* WHAT IS EXPECTED *
Please copy every line of the data in which the string "return" appears.

[Collected data]
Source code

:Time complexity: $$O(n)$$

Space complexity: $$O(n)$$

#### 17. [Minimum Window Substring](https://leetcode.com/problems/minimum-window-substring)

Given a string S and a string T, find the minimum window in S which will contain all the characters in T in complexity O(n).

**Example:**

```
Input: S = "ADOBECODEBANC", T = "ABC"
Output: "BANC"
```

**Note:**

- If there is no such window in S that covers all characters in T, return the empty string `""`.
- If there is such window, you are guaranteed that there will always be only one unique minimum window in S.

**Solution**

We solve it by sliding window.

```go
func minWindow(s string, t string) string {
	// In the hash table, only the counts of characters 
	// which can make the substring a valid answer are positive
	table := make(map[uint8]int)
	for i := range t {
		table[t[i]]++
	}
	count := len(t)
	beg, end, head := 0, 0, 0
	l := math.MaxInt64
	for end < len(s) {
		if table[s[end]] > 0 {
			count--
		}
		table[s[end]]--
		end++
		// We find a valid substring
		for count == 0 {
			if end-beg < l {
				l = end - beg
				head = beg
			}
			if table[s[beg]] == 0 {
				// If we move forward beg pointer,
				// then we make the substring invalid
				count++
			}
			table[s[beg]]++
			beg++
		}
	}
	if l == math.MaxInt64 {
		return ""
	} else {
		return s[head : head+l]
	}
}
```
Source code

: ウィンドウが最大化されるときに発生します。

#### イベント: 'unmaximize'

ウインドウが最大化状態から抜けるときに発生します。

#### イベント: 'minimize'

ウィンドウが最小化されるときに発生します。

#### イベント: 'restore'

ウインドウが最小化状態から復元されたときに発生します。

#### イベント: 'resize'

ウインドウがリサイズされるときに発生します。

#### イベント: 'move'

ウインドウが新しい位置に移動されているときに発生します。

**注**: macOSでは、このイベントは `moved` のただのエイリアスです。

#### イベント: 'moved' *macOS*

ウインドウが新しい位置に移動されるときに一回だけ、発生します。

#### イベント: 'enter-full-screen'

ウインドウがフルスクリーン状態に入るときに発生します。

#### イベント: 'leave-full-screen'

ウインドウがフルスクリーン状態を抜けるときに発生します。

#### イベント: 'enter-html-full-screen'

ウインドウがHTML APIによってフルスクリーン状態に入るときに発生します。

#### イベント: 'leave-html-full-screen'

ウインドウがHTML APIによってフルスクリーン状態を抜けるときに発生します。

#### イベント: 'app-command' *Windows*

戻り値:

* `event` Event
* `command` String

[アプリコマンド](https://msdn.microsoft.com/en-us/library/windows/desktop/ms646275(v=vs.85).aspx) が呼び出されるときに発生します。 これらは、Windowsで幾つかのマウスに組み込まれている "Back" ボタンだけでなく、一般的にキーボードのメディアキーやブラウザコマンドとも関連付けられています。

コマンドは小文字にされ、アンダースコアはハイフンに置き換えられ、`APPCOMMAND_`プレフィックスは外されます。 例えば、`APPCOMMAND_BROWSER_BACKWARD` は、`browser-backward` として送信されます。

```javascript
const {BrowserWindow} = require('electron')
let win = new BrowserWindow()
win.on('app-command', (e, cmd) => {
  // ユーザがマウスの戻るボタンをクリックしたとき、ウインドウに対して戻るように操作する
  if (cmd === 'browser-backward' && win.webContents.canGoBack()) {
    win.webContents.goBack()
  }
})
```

* TASK ANSWER *
- If there is no such window in S that covers all characters in T, return the empty string `""`.
		return ""
		return s[head : head+l]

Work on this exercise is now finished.